[Vinyl Vednesday is a weekly feature about three favorite vinyl finds. It’s not meant to be a dick-measuring contest, but it usually turns out that way. This week's installment comes from Patch.com editor and Left of the Dial writer Nathan Quincey Adams. E-mail email@example.com with your own big finds!]
Records: Cap'n Jazz's Analphabetapolothology (originally released on CD in 1998, re-issued on vinyl in 2009 to coincide with the band's reunion shows) on black, Archers of Loaf's Harnessed in Slums single (1995) on black, and the Old 97's Wreck Your Life...and Then Some (2009) on black.
Place of Purchase: All records were all purchased at the 2010 Pitchfork Festival. Cap'n Jazz came from the Polyvinyl Records merch table, Old 97's from some chummy dude at the Bloodshot booth and AoL came from a big dusty pile of punk records from some Chicago record store that happened to have a table there. Shouts out to the guy who bullshitted with me for 10 minutes about punk music before giving me a sweet discount on Buttsweat and Tears.
Thoughts: The Archers of Loaf released four untouchable records, and Harnessed in Slums is one of them. Now, yes, it's true that this single only has two songs, the title track and b-side "Telepathic Traffic," so getting this one totally right isn't such an accomplishment. That being said, shut up. "Harnessed in Slums" is a ripping shit-kicker of early '90s guitar fuzz, landing somewhere between Built to Spill and Sonic Youth, with enough panache to serve as the missing link between '80s hardcore and Alice in Chains. "Telepathic Traffic" is a little more plodding, more indicative of the slowdown the band would eventually undertake on Vee Vee and All The Nation's Airports, but still packed with more than enough post-grunge rock to blow the wax out of your eardrums. Of all the lost causes cast aside by history, the Archers of Loaf are most deserving of some limelight.

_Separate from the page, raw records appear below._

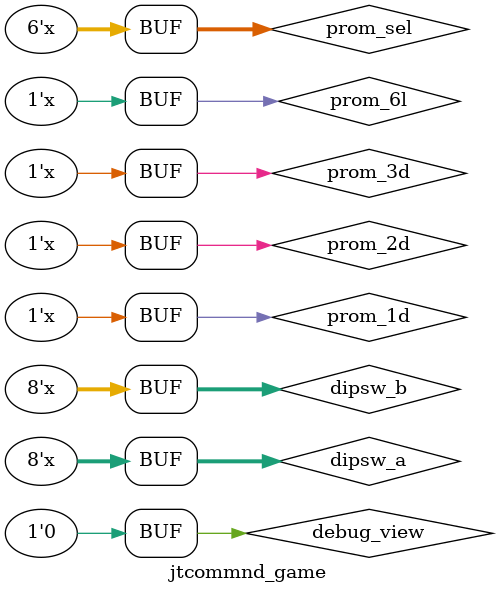
<source format=v>
/*  This file is part of JTCORES.
    JTCORES program is free software: you can redistribute it and/or modify
    it under the terms of the GNU General Public License as published by
    the Free Software Foundation, either version 3 of the License, or
    (at your option) any later version.

    JTCORES program is distributed in the hope that it will be useful,
    but WITHOUT ANY WARRANTY; without even the implied warranty of
    MERCHANTABILITY or FITNESS FOR A PARTICULAR PURPOSE.  See the
    GNU General Public License for more details.

    You should have received a copy of the GNU General Public License
    along with JTCORES.  If not, see <http://www.gnu.org/licenses/>.

    Author: Jose Tejada Gomez. Twitter: @topapate
    Version: 1.0
    Date: 29-6-2019 */


module jtcommnd_game(
    `include "jtframe_game_ports.inc" // see $JTFRAME/hdl/inc/jtframe_game_ports.inc
);

wire [ 8:0] V, H;
wire        HINIT, preLVBL, preLHBL;
wire [10:0] scr_hpos, scr_vpos;

wire [12:0] cpu_AB;
wire        flip;
wire [ 7:0] cpu_dout, char_dout, scr_dout;
wire        rd, cpu_cen, char_busy, scr_busy,
            char_cs, scr_cs, RnW;

wire [ 7:0] dipsw_a, dipsw_b;

// sound
wire sres_b, snd_int;
wire [7:0] snd_latch;

// OBJ
wire OKOUT, blcnten, bus_req, bus_ack;
wire [ 8:0] obj_AB;
wire [7:0] main_ram;

reg  [5:0] prom_sel;

wire LHBL_obj, LVBL_obj;
wire prom_1d = prom_sel[0];
wire prom_2d = prom_sel[1];
wire prom_3d = prom_sel[2];
// wire prom_1h = prom_sel[3];
// wire prom_6e = prom_sel[4];
wire prom_6l = prom_sel[5];

assign pxl2_cen = cen12;
assign pxl_cen  = cen6;

assign {dipsw_b, dipsw_a} = dipsw[15:0];
assign dip_flip = flip;
assign debug_view = 0;

jtgng_timer u_timer(
    .clk       ( clk      ),
    .cen6      ( cen6     ),
    .V         ( V        ),
    .H         ( H        ),
    .Hinit     ( HINIT    ),
    .LHBL      ( preLHBL  ),
    .LVBL      ( preLVBL  ),
    .LHBL_obj  ( LHBL_obj ),
    .LVBL_obj  ( LVBL_obj ),
    .HS        ( HS       ),
    .VS        ( VS       ),
    .Vinit     (          )
);

always @* begin
    prom_sel = 0;
    prom_sel[ prog_addr[10:8] ] = 1;
end

jtcommnd_main u_main(
    .rst        ( rst           ),
    .clk        ( clk           ),
    .cen6       ( cen6          ),
    .cen3       ( cen3          ),
    .cpu_cen    ( cpu_cen       ),
    .cen_sel     ( 1'b1         ),  // select 6 MHz see issue #22
    // Timing
    .flip       ( flip          ),
    .V          ( V             ),
    .LHBL       ( LHBL          ),
    .LVBL       ( LVBL          ),
    .H1         ( H[0]          ),
    // sound
    .sres_b     ( sres_b        ),
    .snd_latch  ( snd_latch     ),
    .snd_int    ( snd_int       ),
    // CHAR
    .char_dout  ( char_dout     ),
    .cpu_dout   ( cpu_dout      ),
    .char_cs    ( char_cs       ),
    .char_busy  ( char_busy     ),
    // SCROLL
    .scr_dout   ( scr_dout      ),
    .scr_cs     ( scr_cs        ),
    .scr_busy   ( scr_busy      ),
    .scr_hpos   ( scr_hpos      ),
    .scr_vpos   ( scr_vpos      ),
    // OBJ - bus sharing
    .obj_AB     ( obj_AB        ),
    .cpu_AB     ( cpu_AB        ),
    .ram_dout   ( main_ram      ),
    .OKOUT      ( OKOUT         ),
    .blcnten    ( blcnten       ),
    .bus_req    ( bus_req       ),
    .bus_ack    ( bus_ack       ),
    // ROM
    .rom_cs     ( main_cs       ),
    .rom_addr   ( main_addr     ),
    .rom_data   ( main_data     ),
    .rom_ok     ( main_ok       ),
    // Cabinet input
    .cab_1p     ( cab_1p[1:0]   ),
    .coin       ( coin[1:0]     ),
    .service    ( service       ),
    .joystick1  ( joystick1[5:0]),
    .joystick2  ( joystick2[5:0]),

    .RnW        ( RnW           ),
    // PROM 6L (interrupts)
    .prog_addr  ( prog_addr[7:0]),
    .prom_6l_we ( prom_6l       ),
    .prog_din   ( prog_data[3:0]),
    // DIP switches
    .dip_pause  ( dip_pause     ),
    .dipsw_a    ( dipsw_a       ),
    .dipsw_b    ( dipsw_b       ),
    // Unused pins
    .blue_cs     (              ),
    .redgreen_cs (              ),
    .char_on     (              ),
    .snd2_latch  (              ),
    .scr2_hpos   (              ),
    .scr1_on     (              ),
    .scr2_on     (              ),
    .obj_on      (              ),
    .scr1_pal    (              ),
    .scr2_pal    (              )
);

jtgng_sound #(.LAYOUT(1)) u_sound (
    .rst            ( rst            ),
    .clk            ( clk            ),
    .cen3           ( cen3           ),
    .cen1p5         ( cen1p5         ),
    // Interface with main CPU
    .sres_b         ( sres_b         ),
    .snd_latch      ( snd_latch      ),
    .snd_int        ( snd_int        ),
    // ROM
    .rom_addr       ( snd_addr       ),
    .rom_data       ( snd_data       ),
    .rom_cs         ( snd_cs         ),
    .rom_ok         ( snd_ok         ),
    // sound output
    .fm0            ( fm0            ),
    .fm1            ( fm1            ),
    .psg0           ( psg0           ),
    .psg1           ( psg1           ),
    // Unused
    .debug_bus      ( debug_bus      ),
    .debug_view     (                ),
    .mcu_sdin       ( 8'd0           ),
    .mcu_srd        (                ),
    .snd2_latch     (                )
);

jtgng_video #(
    .OBJ_PAL      (2'b10),
    .PALETTE_PROM (1),
    .SCRWIN       (0),
    .PALETTE_RED  ("../../../rom/commando/vtb1.1d"),
    .PALETTE_GREEN("../../../rom/commando/vtb2.2d"),
    .PALETTE_BLUE ("../../../rom/commando/vtb3.3d")
) u_video(
    .rst        ( rst           ),
    .clk        ( clk           ),
    .cen12      ( cen12         ),
    .cen6       ( cen6          ),
    .cpu_AB     ( cpu_AB[10:0]  ),
    .V          ( V[7:0]        ),
    .H          ( H             ),
    .RnW        ( RnW           ),
    .flip       ( flip          ),
    .cpu_dout   ( cpu_dout      ),
    // CHAR
    .char_cs    ( char_cs       ),
    .char_dout  ( char_dout     ),
    .char_addr  ( char_addr     ),
    .char_data  ( char_data     ),
    .char_busy  ( char_busy     ),
    .char_ok    ( char_ok       ),
    // SCROLL - ROM
    .scr_cs     ( scr_cs        ),
    .scr_dout   ( scr_dout      ),
    .scr_addr   ( scr_addr      ),
    .scr_data   ( scr_data[23:0]),
    .scr_busy   ( scr_busy      ),
    .scr_hpos   ( scr_hpos[8:0] ),
    .scr_vpos   ( scr_vpos[8:0] ),
    .scr_ok     ( scr_ok        ),
    // OBJ
    .HINIT      ( HINIT         ),
    .obj_AB     ( obj_AB        ),
    .main_ram   ( main_ram      ),
    .obj_addr   ( obj_addr      ),
    .obj_data   ( obj_data      ),
    .obj_ok     ( obj_ok        ),
    .OKOUT      ( OKOUT         ),
    .bus_req    ( bus_req       ), // Request bus
    .bus_ack    ( bus_ack       ), // bus acknowledge
    .blcnten    ( blcnten       ), // bus line counter enable
    // PROMs
    .prog_addr    ( prog_addr[7:0]),
    .prom_red_we  ( prom_1d       ),
    .prom_green_we( prom_2d       ),
    .prom_blue_we ( prom_3d       ),
    .prom_din     ( prog_data[3:0]),
    // Color Mix
    .LHBL       ( LHBL          ),
    .LVBL       ( LVBL          ),
    .LHBL_obj   ( LHBL_obj      ),
    .LVBL_obj   ( LVBL_obj      ),
    .preLHBL    ( preLHBL       ),
    .preLVBL    ( preLVBL       ),
    .gfx_en     ( gfx_en        ),
    .blue_cs    ( 1'b0          ),
    .redgreen_cs( 1'b0          ),
    // Pixel Output
    .red        ( red           ),
    .green      ( green         ),
    .blue       ( blue          )
);

endmodule

</source>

Wreck Your Life...And Then Some packages everything the Old 97's recorded for Bloodshot records into one convenient, sexy double-vinyl package. Truth be told, the b-sides and demos are largely the stuff of super-fans and hyper-freaks: rough cuts of classics like "W.I.F.E" and "Cryin' Drunk" are fun as a means to hear the band in its larval stages, but not really the stuff of legend. Not that it matters too much, as Wreck Your Life still holds up as the 97's last statement of pure country. "Victoria," "Doreen" and 'Goin', Goin', Gone" still belong in the band's pantheon of great songs, while lesser tracks like "Old Familiar Steam" and "The Other Shoe" fill out some on wax. The record comes with extensive liner notes and photographs of the band, circa 1995, further cementing its cult status. People looking to get into the Old 97's (and really, if you like pop music at all, you should) would be better suited with the band's masterwork, 1998's Wreck Your Life, or its most recent success, 2008's Blame it on Gravity, but once the addiction kicks in, this is one for the collection.

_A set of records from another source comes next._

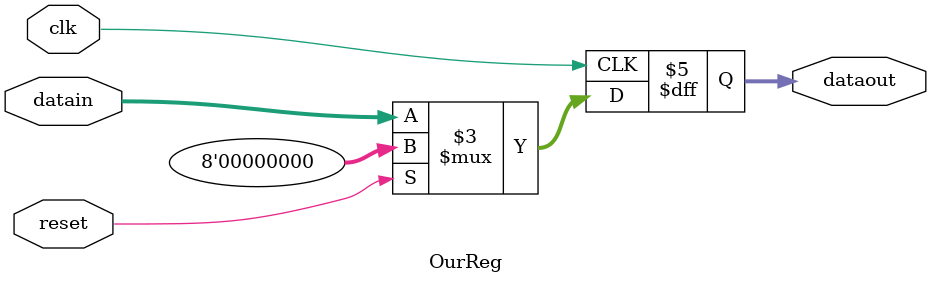
<source format=v>
module OurReg #(parameter W = 8)(
    input clk,      // Clock
	 input reset,
    input [W-1:0] datain,
	 output reg [W-1:0]dataout // W-bit output
);
    always @(posedge clk)begin
        if(reset)dataout<={W{1'b0}};
		  else dataout<=datain;
    end

endmodule
</source>
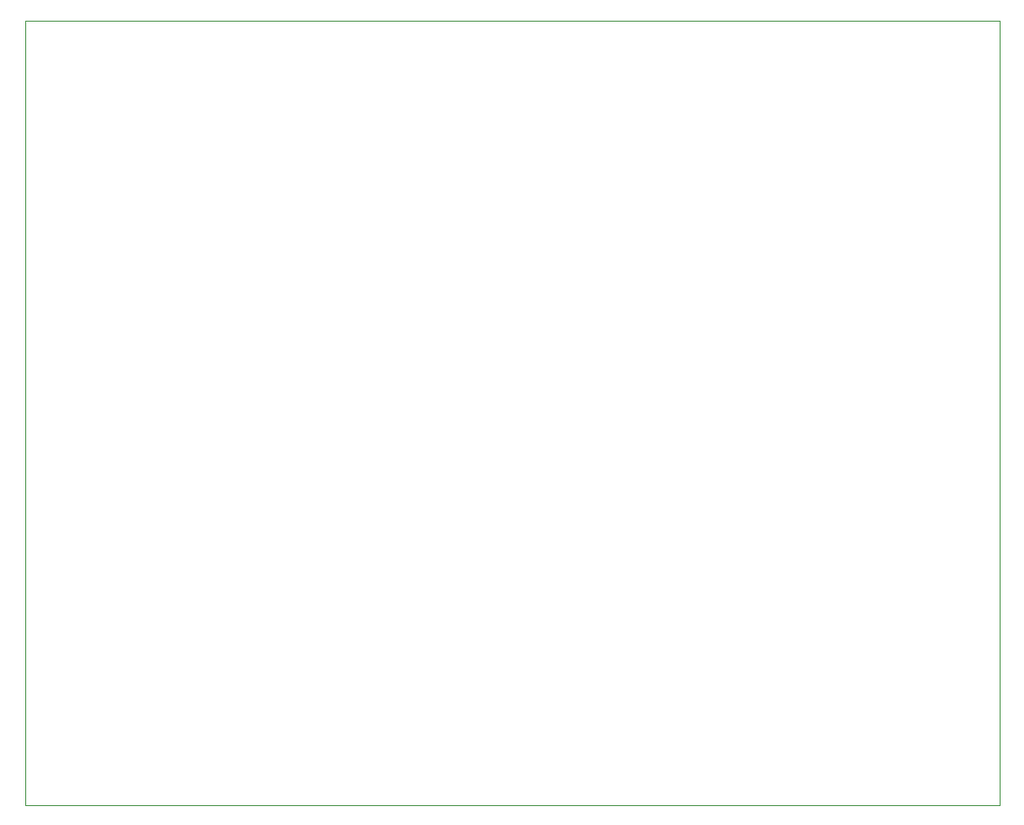
<source format=gbr>
%TF.GenerationSoftware,KiCad,Pcbnew,7.0.10-7.0.10~ubuntu22.04.1*%
%TF.CreationDate,2024-01-07T23:39:05-08:00*%
%TF.ProjectId,smdPracticeBoard,736d6450-7261-4637-9469-6365426f6172,rev?*%
%TF.SameCoordinates,Original*%
%TF.FileFunction,Profile,NP*%
%FSLAX46Y46*%
G04 Gerber Fmt 4.6, Leading zero omitted, Abs format (unit mm)*
G04 Created by KiCad (PCBNEW 7.0.10-7.0.10~ubuntu22.04.1) date 2024-01-07 23:39:05*
%MOMM*%
%LPD*%
G01*
G04 APERTURE LIST*
%TA.AperFunction,Profile*%
%ADD10C,0.100000*%
%TD*%
G04 APERTURE END LIST*
D10*
X49315000Y-43180000D02*
X140755000Y-43180000D01*
X140755000Y-116840000D01*
X49315000Y-116840000D01*
X49315000Y-43180000D01*
M02*

</source>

"So now, less than five years later, you can go up on a steep hill in Las Vegas and look West, and with the right kind of eyes you can almost see the high-water mark — that place where the wave finally broke and rolled back."
-Hunter S. Thompson, Fear and Loathing in Las Vegas
I understand why people don't love Cap'n Jazz as much as the bands the group would help create. American Football and Owen emote more effectively and make for better decompression. The Promise Ring rocked a little harder and was more instantly assessable. You can't really sing along to Cap'n Jazz, which, as much as audio-whores refuse to admit, is a big reason a lot of us listen to music in the first place. Still, I firmly believe that Cap'n Jazz represents a high water mark not only for punk in all its genres but for rock and roll in general.

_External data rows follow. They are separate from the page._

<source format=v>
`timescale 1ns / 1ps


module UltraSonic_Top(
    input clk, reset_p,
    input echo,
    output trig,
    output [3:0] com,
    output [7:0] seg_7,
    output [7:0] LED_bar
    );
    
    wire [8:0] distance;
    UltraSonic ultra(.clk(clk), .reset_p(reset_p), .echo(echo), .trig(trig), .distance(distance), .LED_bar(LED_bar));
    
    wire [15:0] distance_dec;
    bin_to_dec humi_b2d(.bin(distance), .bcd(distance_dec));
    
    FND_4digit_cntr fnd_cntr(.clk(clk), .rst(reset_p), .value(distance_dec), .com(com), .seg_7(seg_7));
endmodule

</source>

Analphabetapolothology represents the promise and experience of a very specific kind of youth. There is no sex in this record, no violence, no outward feeling of regression or rebellion or self-loathing. It has none of the extreme feelings that are the hallmark of puberty. Instead, it represents the cold winter nights driving with friends, when everything seems possible and everyone feels invincible. Tracks like "Oh Messy Life" and "Que Suerte!" explode with a force that cannot be replicated outside of that very young, very safe place of adolescent manifest destiny, when you are finally big enough to start exploring the world, still small enough not to feel its boundaries.
I don't want to get all dramatical. This is a great release. It features a massive collection of pictures and fliers, as well as all-new liner notes from lead singer Tim Kinsella. The vinyl collection isn't as massive as the CD release from 1998, but most of the tracks left off are inferior demos and audio-experiments for the extreme collectors. Haters gonna hate, but the facts remain: Sometime nearly 20 years ago, a bunch of kids caught lightening in a bottle in such a way that no one has been able to replicate it since. Twenty years later, this record still has the power to surprise, to take breaths away, to remind those willing to listen that we were all young, brave and excited, once.